In order to check whether a given string is a member of a string Enum, I use the code shown below. There seems to be an unintentional breaking change in v3.6.2 and later - this code compiles just fine in v3.3.x - v3.5.x.
Search Terms: enum, includes, string enum
Code
enum Colors {
Red = 'red',
Green = 'green',
Blue = 'blue',
}
const a: string = 'orange';
const b = Object.values(Colors); // in <3.6: any[], in >=3.6 Color[]
const c = Object.values(Colors).includes(a)
Expected behavior: Compiles successfully 👍
Actual behavior: Error on L9 (on call site for includes(...))
Argument of type 'string' is not assignable to parameter of type 'Colors'.ts(2345)
The Object.values type definition doesn't change across these versions, and is the following:
interface ObjectConstructor {
/**
* Returns an array of values of the enumerable properties of an object
* @param o Object that contains the properties and methods. This can be an object that you created or an existing Document Object Model (DOM) object.
*/
values<T>(o: { [s: string]: T } | ArrayLike<T>): T[];
/**
* Returns an array of values of the enumerable properties of an object
* @param o Object that contains the properties and methods. This can be an object that you created or an existing Document Object Model (DOM) object.
*/
values(o: {}): any[];
}
So it seems that string Enums have begun to match the interface { [s: string]: T } where they didn't before. I can understand why it might, but is this intended?
I'm on mobile but does Object.values<string>(Colors) help?
@AnyhowStep it does, but IMHO that is roughly equivalent to a cast. I can get my code to work with a cast, so that's not really my concern at the moment. But thank you for offering something that looks a little better than what I was going to do ((Object.values(Colors) as string[]).includes(a))!
My main concern is that it might not be intended, and we might want to consider this a regression and force it back. At least until that design choice can be explicitly made and then note it as part of 3.7's breaking changes.
It's different from a cast because the values of the enum are assignable to string. But you already knew that.

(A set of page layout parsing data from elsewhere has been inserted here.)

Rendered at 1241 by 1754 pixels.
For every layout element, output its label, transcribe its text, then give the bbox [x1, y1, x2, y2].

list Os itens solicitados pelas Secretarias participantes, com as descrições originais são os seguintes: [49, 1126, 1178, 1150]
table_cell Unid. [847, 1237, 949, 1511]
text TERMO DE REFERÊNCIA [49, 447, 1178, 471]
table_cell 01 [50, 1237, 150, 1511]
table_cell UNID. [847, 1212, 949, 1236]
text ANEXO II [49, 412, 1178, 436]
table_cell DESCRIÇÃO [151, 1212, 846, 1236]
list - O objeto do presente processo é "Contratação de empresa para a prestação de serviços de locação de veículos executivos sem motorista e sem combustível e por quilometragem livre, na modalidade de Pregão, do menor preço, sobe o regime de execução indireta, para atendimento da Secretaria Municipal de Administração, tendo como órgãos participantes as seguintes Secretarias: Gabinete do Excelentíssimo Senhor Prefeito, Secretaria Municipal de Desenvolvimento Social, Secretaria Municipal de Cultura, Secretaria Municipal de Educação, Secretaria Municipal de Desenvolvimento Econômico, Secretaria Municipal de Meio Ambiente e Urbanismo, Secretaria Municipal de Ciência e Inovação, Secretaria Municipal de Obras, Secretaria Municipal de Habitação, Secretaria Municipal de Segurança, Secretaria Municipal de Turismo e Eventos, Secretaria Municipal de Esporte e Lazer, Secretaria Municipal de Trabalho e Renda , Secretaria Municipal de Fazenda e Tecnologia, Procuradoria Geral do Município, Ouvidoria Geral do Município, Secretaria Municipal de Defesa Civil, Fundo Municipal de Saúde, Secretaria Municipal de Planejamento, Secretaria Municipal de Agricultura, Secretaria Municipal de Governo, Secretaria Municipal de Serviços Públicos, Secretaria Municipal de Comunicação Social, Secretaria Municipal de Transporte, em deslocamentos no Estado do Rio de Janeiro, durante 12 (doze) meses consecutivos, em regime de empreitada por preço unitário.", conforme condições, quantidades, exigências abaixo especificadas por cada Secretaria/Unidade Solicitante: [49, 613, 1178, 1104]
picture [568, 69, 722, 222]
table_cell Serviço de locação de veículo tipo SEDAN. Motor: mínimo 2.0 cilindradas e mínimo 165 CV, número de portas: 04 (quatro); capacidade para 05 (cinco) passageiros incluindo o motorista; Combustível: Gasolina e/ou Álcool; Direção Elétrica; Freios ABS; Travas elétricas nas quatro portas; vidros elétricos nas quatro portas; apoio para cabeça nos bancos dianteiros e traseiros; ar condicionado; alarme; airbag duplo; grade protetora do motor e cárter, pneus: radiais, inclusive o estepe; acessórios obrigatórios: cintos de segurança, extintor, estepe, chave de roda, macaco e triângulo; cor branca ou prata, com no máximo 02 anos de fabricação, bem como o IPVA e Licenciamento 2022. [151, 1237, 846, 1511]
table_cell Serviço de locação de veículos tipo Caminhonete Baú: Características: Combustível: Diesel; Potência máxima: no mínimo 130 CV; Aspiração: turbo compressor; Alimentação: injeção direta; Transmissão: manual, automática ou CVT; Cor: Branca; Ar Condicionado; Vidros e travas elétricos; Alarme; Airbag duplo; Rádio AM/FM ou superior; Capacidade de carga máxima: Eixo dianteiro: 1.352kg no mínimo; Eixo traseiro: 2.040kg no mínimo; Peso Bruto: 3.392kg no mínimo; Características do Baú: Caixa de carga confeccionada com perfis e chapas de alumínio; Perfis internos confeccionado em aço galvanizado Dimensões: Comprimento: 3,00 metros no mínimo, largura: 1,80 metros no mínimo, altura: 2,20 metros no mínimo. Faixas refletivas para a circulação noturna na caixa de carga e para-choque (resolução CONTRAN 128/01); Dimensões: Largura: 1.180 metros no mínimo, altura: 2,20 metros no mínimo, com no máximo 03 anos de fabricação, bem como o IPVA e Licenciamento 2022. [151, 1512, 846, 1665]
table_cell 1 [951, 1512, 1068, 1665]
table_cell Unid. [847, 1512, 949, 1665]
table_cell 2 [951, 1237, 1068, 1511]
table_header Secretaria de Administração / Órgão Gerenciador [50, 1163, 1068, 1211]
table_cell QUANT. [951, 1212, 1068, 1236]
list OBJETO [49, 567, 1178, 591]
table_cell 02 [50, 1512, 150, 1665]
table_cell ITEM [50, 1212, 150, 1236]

My main concern is that it might not be intended, and we might want to consider this a regression and force it back. At least until that design choice can be explicitly made and then note it as part of 3.7's breaking changes
It'll probably be marked intentional. But I'll wait for the official word!
This is caused by #31687, which is already an identified breaking change
...meaning maybe this is a duplicate of #33200?
Okay, if it was intentional then I think we're all good! Thanks for the quick turn around.
@RyanCavanaugh I was under the impression that the Breaking Changes wiki page was meant to be exhaustive, but I don't see the changes in #31687 mentioned there, the release notes, or anywhere else. Is that a mistake? Should I offer an edit to the wiki to update it?